Там же был и брат, его тоже отпустили на две недели. Мы встретились с ним так, словно не видели друг друга десять лет. Он вытянулся, стал широк в плечах, но в нем не появилось скованной массивности неуклюжих людей, его фигура была совершенней любой из фамильных статуй. Большие коричневатые руки с широкими ладонями, ясный взгляд светло-голубых глаз, желтый шнур на груди.
Он не был мне родным братом, но я всегда его так называл. И даже если думал о нем, то в мыслях он тоже был Братом. На самом деле он приходился родственником, из числа тех, которых редко видишь, но которые занимают соседнюю ветвь генеалогического древа, того странного и неизвестного ботаникам растения, которое стремится соорудить из себя огромный, хаотически запутанный узел. Его род когда-то давно, когда еще не родился мой прадед, был нашим общим, но со временем отделился. И весь погиб, когда их космическую яхту расстреляли варвары. Обычные космические грабители, мелкие хищники безвоздушных пространств, они рассчитывали на богатую поживу, когда видели на белом борту переливающуюся золотом эмблему Герхана. Весь род кроме него оказался вырублен с корнем. Не знаю, как он пережил это, тогда мы были еще мало знакомы, но в его взгляде навсегда осталась какая-то горчинка, что-то, что трудно рассмотреть, но, рассмотрев, замечаешь это постоянно.
Отец принял его как собственного сына.
Брат двигался с уверенной пленяющей грацией настоящего воина и кобура его уже не была пуста.
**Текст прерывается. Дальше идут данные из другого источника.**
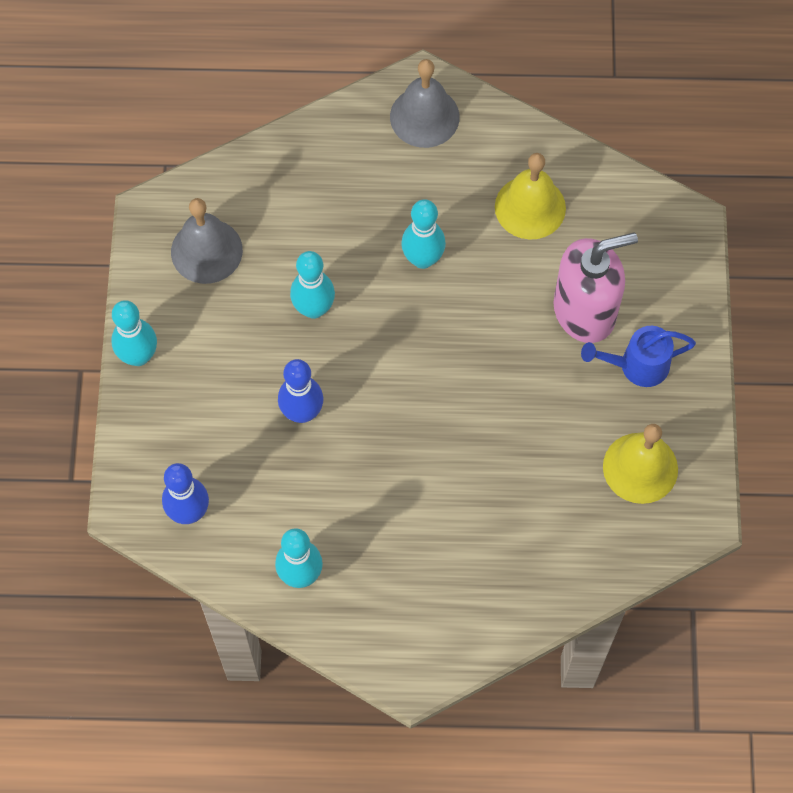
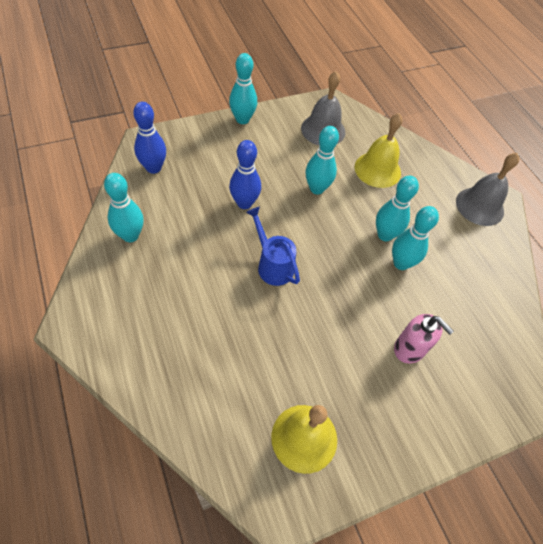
camera: 60 degrees right, 10 degrees down
yellow bell [495,153,566,240] -> yellow bell moved to [355,113,403,188]
pink soap dispenser [554,233,638,343] -> pink soap dispenser [394,314,454,363], size x0.61
blue watering can [581,326,696,387] -> blue watering can moved to [246,207,300,286]
none -> turquoise bowling pin [392,206,439,270]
Я как зачарованный смотрел на сверкающую рукоять логгера, недостижимый пока для меня символ, краснел и отшучивался. А брат смотрел на меня и улыбался. Он-то чувствовал себя несоизмеримо старше. Два года — много для Герхана. Из такого, каким я его помнил, он превратился в мужественного юношу, военный мундир сидел на нем так, словно каждый его атом был подогнан под фигуру. Длинные светлые волосы падали почти до лопаток.
— Брат… — сказал он, когда мы наконец выпустили друг друга и сделали по шагу назад чтобы посмотреть друг на друга еще раз, — Тебя не узнать!
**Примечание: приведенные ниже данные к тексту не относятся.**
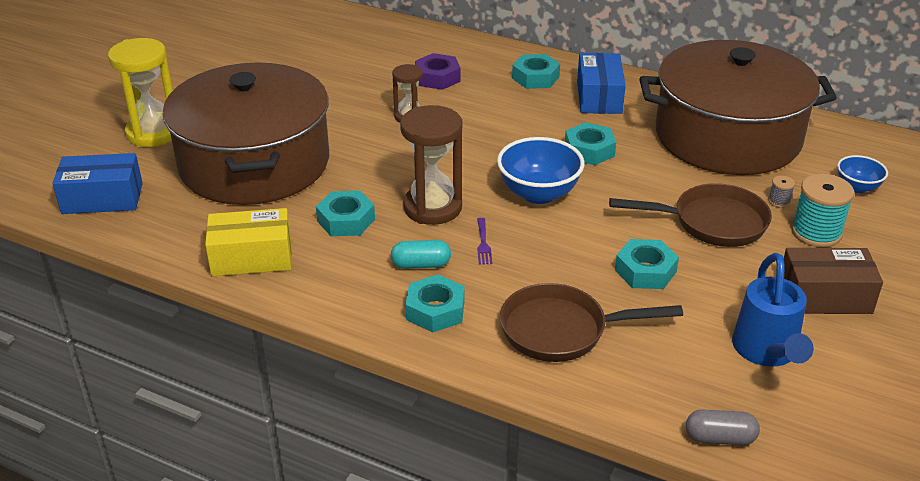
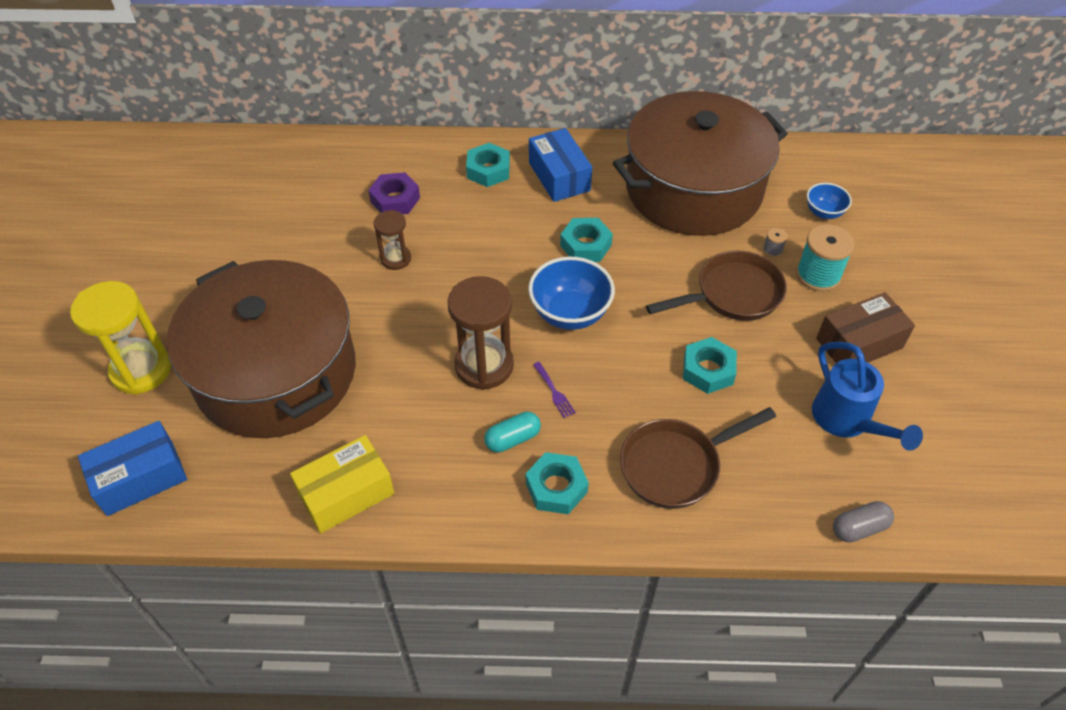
camera: 25 degrees left, 15 degrees up
turquoise nut [316,191,375,236] -> none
На его шею, наверно, вешаются все без разбору — подумал я тогда, чувствуя и зависть и радость одновременно. Он и в самом деле выглядел безупречно. Высокий, в своем новеньком мундире, с развивающимся за спиной вихрем уложенных один к одному волос, с лицом, в котором соединились все черты ван-Вортов. Я всегда ставил себе в укор то, что в детстве смотрел на него как на объект для подражания. Сколько себя помню, он всегда был для меня чем-то бОльшим, чем просто человек, в чьих жилах течет кровь, сходная с моей. Он был… Большим светлым пятном, которое светило сквозь мою жизнь, также, как светит яркая лампа сквозь старинную фотографическую пленку с негативами изображений. Все мое детство было связано с ним, любые шалости и проделки совершались только с ним, он был моим извечным компаньоном во всем, что только можно было придумать.